→ TO DO
Would you restate the entries below word for word, leaving out the images?

→ AVAILABLE RECORDS
↓↓↓

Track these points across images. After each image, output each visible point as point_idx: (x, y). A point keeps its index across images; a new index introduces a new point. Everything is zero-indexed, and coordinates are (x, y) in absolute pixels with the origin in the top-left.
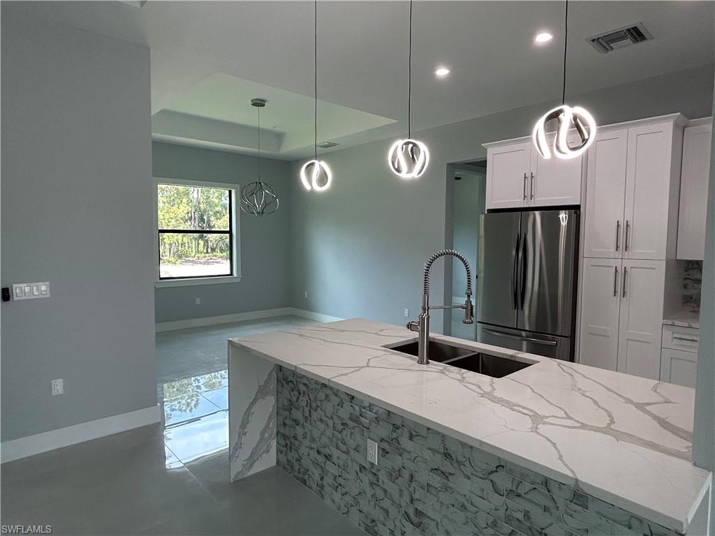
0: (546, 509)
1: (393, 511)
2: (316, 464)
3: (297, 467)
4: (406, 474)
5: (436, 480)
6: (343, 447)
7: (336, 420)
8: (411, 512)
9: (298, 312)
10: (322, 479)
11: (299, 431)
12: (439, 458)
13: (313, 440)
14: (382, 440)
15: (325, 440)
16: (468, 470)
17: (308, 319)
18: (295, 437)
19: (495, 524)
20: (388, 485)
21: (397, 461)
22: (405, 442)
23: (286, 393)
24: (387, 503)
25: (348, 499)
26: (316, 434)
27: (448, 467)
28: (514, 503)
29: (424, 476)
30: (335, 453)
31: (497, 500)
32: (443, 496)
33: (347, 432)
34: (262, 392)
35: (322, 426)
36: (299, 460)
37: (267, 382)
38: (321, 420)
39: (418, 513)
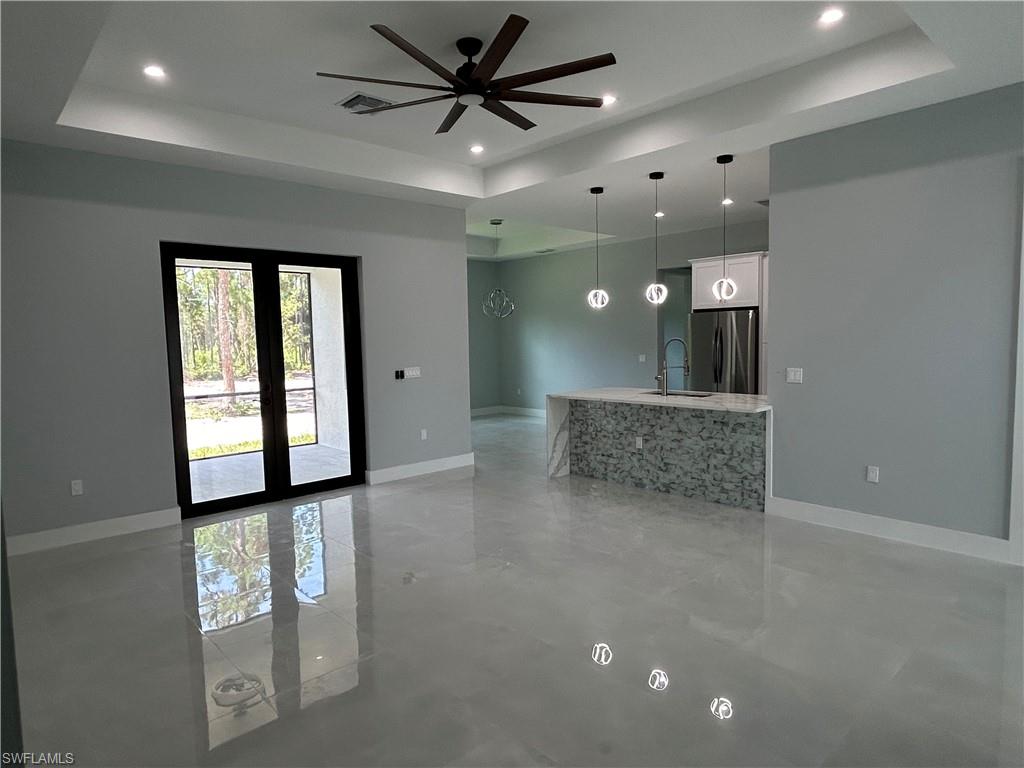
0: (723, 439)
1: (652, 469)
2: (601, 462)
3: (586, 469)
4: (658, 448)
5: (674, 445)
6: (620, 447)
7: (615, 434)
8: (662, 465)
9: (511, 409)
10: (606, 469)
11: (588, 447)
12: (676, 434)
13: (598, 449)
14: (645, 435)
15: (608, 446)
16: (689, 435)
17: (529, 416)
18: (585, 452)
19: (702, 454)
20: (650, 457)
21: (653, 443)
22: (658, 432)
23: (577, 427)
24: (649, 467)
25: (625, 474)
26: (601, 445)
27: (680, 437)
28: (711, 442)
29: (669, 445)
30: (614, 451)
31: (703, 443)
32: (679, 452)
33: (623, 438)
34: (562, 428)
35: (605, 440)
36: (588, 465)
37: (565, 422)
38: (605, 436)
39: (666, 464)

↑↑↑

→ WORKED SOLUTION
Track these points across images. After each image, output each visible point as point_idx: (x, y). A point keeps its index across images; a new index introduces a new point. Everything is zero-indexed, and coordinates are (x, y) in absolute pixels with the origin in the top-left.
0: (546, 509)
1: (393, 511)
2: (316, 464)
3: (297, 467)
4: (406, 474)
5: (436, 480)
6: (343, 447)
7: (336, 420)
8: (411, 512)
9: (298, 312)
10: (322, 479)
11: (299, 431)
12: (439, 458)
13: (313, 440)
14: (382, 440)
15: (325, 440)
16: (468, 470)
17: (308, 319)
18: (295, 437)
19: (495, 524)
20: (388, 485)
21: (397, 461)
22: (405, 442)
23: (286, 393)
24: (387, 503)
25: (348, 499)
26: (316, 434)
27: (448, 467)
28: (514, 503)
29: (424, 476)
30: (335, 453)
31: (497, 500)
32: (443, 496)
33: (347, 432)
34: (262, 392)
35: (322, 426)
36: (299, 460)
37: (267, 382)
38: (321, 420)
39: (418, 513)
0: (723, 439)
1: (652, 469)
2: (601, 462)
3: (586, 469)
4: (658, 448)
5: (674, 445)
6: (620, 447)
7: (615, 434)
8: (662, 465)
9: (511, 409)
10: (606, 469)
11: (588, 447)
12: (676, 434)
13: (598, 449)
14: (645, 435)
15: (608, 446)
16: (689, 435)
17: (529, 416)
18: (585, 452)
19: (702, 454)
20: (650, 457)
21: (653, 443)
22: (658, 432)
23: (577, 427)
24: (649, 467)
25: (625, 474)
26: (601, 445)
27: (680, 437)
28: (711, 442)
29: (669, 445)
30: (614, 451)
31: (703, 443)
32: (679, 452)
33: (623, 438)
34: (562, 428)
35: (605, 440)
36: (588, 465)
37: (565, 422)
38: (605, 436)
39: (666, 464)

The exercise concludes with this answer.